Die in der internationalen Politik höchst unstetigen Zeiten und die Wachstumssorgen in der deutschen Wirtschaft haben in der jüngsten Vergangenheit auch bei den deutschen Lkw-Herstellern für Krisenstimmung gesorgt. Jetzt aber kann zumindest die Belegschaft von MAN in Deutschland aufatmen und durchaus positiv in die Zukunft blicken. Grund ist das Eckpunktepapier zum Programm "MAN2030+", auf das sich der Vorstand, die betriebliche Mitbestimmung und die IG Metall geeinigt haben.
Alle deutschen MAN-Standorte sind gesichert
Das Papier sieht vor, dass MAN in seine deutschen Standorte bis Ende 2030 fast eine Milliarde Euro investiert und damit alle Standorte sichert, eine Beschäftigungssicherung in Deutschland bis Ende 2035 gilt – mit einer Verlängerungsoption bis Ende 2040 – und betriebsbedingte Kündigungen vorerst ausgeschlossen sind. Auch die TRATON R&D Germany, in welche 2025 große Teile der Entwicklungsbelegschaft gewechselt sind, ist laut MAN in die Beschäftigungssicherung inkludiert. Tarifliche Einschnitte für die Beschäftigten seien wiederum ausgeschlossen worden. Außerdem werden auch künftig Erfolgsbeteiligungen ausgeschüttet und übertarifliche Lohnbestandteile gezahlt.
Innerhalb von zehn Jahren entfallen deutschlandweit 2.300 Stellen
Auf der anderen Seite werden Neueinstellungen und der Abbau von Stellen im Einklang mit der demografischen Entwicklung gemanagt. Über einen Zeitraum von zehn Jahren sollen damit deutschlandweit 2.300 Stellen eingespart werden. "In München geht es um den demografischen Entfall von rund 1.300, in Nürnberg von etwa 400 und in Salzgitter von rund 600 Stellen", erklärt MAN. An allen Standorten werde man aber auch weiterhin einstellen, so dass das Unternehmen auch Mitte der 2030er-Jahre mit dann etwa 13.000 Beschäftigen ein großer Arbeitgeber in Deutschland bleibe.
Weitere Kostensenkungen im Umfang von 900 Millionen Euro
Die Investitionen in die deutschen Standorte sollen zudem mit weiteren Maßnahmen zur Kostensenkung gestemmt werden, die rund 900 Millionen Euro bringen und laut MAN größtenteils belegschaftsunabhängig sind – wie Einsparungen bei Material- und Sachgemein-Kosten sowie eine Steigerung der Vertriebs-Performance.

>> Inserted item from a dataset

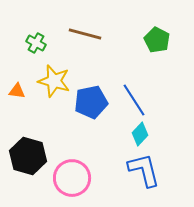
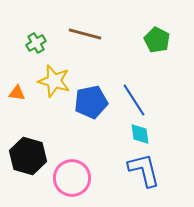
green cross: rotated 30 degrees clockwise
orange triangle: moved 2 px down
cyan diamond: rotated 50 degrees counterclockwise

Zusätzliche Investitionen inklusive Batteriefabrik in Osteuropa
Neben Deutschland bleibt auch Osteuropa im Fokus von MAN: So werden Investitionen, die für die nächste Fahrzeuggeneration auf Basis des Traton-Modular-System-Baukastens notwendig sind, auch in Osteuropa getätigt. Auch eine weitere Batteriefabrik soll in Abhängigkeit vom weiteren Hochlauf der E-Mobilität in Osteuropa errichtet werden.
MAN-CEO Vlaskamp: Wettbewerbsfähigkeit von MAN gesichert
"Nach intensiven Verhandlungen konnten wir uns nun gemeinsam mit unserer Mitbestimmung auf die Umsetzung wesentlicher Eckpfeiler des Programms MAN2030+ verständigen", erklärt MAN-CEO und Traton-Vorstandsmitglied Alexander Vlaskamp. "Das Vorhaben sichert die Wettbewerbsfähigkeit von MAN und garantiert unseren Kunden auch weiterhin ein breites Produktportfolio als Full-Liner, was die Basis für den künftigen Erfolg des Unternehmens bildet." Mit den anhaltend hohen Investitionen in Deutschland komme MAN seiner industriepolitischen Verantwortung nach.
Betriebsratsvorsitzende Schnur: Starkes Signal für Stabilität
Karina Schnur, Vorsitzende des Gesamtbetriebsrats der MAN Truck & Bus SE, ergänzt: "Es waren keine einfachen – aber immer respektvolle und konstruktive Gespräche, an deren Ende nun aus Sicht der Mitbestimmung und der IG Metall der bestmögliche Kompromiss für unsere Mitarbeiterinnen und Mitarbeiter und das Unternehmen steht. Die Einigung ist ein ganz starkes Signal für die Sicherheit, die Stabilität und auch die Zukunftsperspektiven unserer Beschäftigten."